Study on regulation of human hypertrophic scar fibroblast behavior by miR-211-5p via the TGF-β/Smad2 signaling pathway
- VernacularTitle:miR-211-5p通过TGF-β/Smad2信号通路调控人增生性瘢痕成纤维细胞行为的研究
- Author:
Zhaohui CHEN
1
;
Jinyan YANG
;
Lihua LI
;
Lin LI
Author Information
- Publication Type:Research Article
- Keywords: hypertrophic scar fibroblasts; microRNA-211-5p; transforming growth factor-β1; Smad homolog 2; signaling pathway; collagen
- From: Journal of Clinical Medicine in Practice 2024;28(24):37-43
- CountryChina
- Language:Chinese
-
Abstract:
Objective To investigate the mechanisms of microRNA-211-5p (miR-211-5p) in regulation of proliferation, apoptosis, migration, invasion, and collagen synthesis of human hypertrophic scar fibroblasts (HSFBs) via the transforming growth factor (TGF)-β1/Smad homolog 2 (Smad2) signaling pathway. Methods HSFBs were randomly divided into control, miR-NC, miR-211-5p mimic, anti-miR-211-5p, and miR-211-5p mimic + SB431542 (TGF-β1/Smad2 signaling pathway inhibitor) groups. After 72 hours of continuous culture, quantitative real-time reverse transcription polymerase chain reaction (qRT-PCR) was used to detect miR-211-5p expression, western blot was employed to assess TGF-β1 and Smad2 protein levels, methyl-thiazoldiphenyl-tetrazolium (MTT) assay was performed to measure cell proliferation, flow cytometry was utilized to analyze apoptosis rates, Transwell chambers were applied to evaluate cell invasion and migration, and western blot was again utilized to quantify type I collagen (Col-Ⅰ) and type Ⅲ collagen (Col-Ⅲ) protein expressions. An animal model of hypertrophic scars was established in rats using a constant temperature and pressure electric scalding apparatus. Following successful modeling, rats in each group received tail vein injections of miR-NC or miR-211-5p mimic. Scar healing was assessed, and histopathological changes in scar tissue were observed via hematoxylin and eosin (HE) staining.
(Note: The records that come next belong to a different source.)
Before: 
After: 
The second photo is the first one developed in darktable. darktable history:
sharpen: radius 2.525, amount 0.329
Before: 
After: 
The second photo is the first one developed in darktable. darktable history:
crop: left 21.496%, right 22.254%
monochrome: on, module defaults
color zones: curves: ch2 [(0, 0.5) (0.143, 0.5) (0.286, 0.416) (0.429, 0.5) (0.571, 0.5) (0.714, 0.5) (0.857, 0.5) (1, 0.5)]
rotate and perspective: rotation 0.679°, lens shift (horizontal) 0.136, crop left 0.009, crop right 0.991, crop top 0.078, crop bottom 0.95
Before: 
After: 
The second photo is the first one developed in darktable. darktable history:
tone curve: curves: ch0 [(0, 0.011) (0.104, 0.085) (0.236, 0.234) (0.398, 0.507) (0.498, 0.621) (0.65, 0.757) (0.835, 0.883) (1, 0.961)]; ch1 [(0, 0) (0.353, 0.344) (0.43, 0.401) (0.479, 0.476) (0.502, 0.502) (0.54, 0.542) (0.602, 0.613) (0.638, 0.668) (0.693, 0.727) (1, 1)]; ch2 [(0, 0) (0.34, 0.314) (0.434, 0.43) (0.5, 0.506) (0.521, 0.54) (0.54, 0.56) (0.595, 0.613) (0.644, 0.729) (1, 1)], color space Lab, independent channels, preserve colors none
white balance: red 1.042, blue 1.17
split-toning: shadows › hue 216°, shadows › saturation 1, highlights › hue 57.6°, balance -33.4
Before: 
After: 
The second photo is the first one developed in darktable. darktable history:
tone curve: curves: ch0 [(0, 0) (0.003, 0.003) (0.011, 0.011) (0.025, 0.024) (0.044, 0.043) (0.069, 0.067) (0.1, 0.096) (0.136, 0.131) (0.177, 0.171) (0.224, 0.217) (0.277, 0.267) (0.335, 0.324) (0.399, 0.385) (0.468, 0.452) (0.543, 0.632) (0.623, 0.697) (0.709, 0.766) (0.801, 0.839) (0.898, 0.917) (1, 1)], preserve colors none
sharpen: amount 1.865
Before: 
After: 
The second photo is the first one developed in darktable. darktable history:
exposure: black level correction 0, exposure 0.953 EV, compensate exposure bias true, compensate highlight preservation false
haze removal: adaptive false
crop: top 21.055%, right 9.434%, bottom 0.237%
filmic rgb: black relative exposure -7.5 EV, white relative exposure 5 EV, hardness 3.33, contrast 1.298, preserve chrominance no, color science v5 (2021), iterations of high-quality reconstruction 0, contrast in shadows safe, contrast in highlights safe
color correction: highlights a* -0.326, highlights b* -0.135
Results Compared with the control and miR-NC groups, the miR-211-5p mimic group exhibited increased miR-211-5p, TGF-β1, and Smad2 protein expressions, enhanced cell proliferation, reduced invasion and migration capabilities, decreased apoptosis rates, and elevated Col-Ⅰ and Col-Ⅲ protein expressions (
P < 0.05). Conversely, the anti-miR-211-5p group displayed opposite trends, and significant differences were observed between the anti-miR-211-5p and miR-211-5p mimic groups for the aforementioned indicators (P < 0.05). Compared to the miR-NC group, the miR-211-5p mimic group had higher scar healing rates and fibroblast counts (P < 0.05). Compared to the miR-211-5p mimic group, the miR-211-5p mimic + SB431542 group showed reduced TGF-β1, Smad2 protein expressions, and weakened cell invasion and migration capabilities (P < 0.05). Conclusion MiR-211-5p may regulate proliferation, apoptosis, migration, invasion, and collagen synthesis of HSFBs by activating the TGF-β1/Smad2 signaling pathway.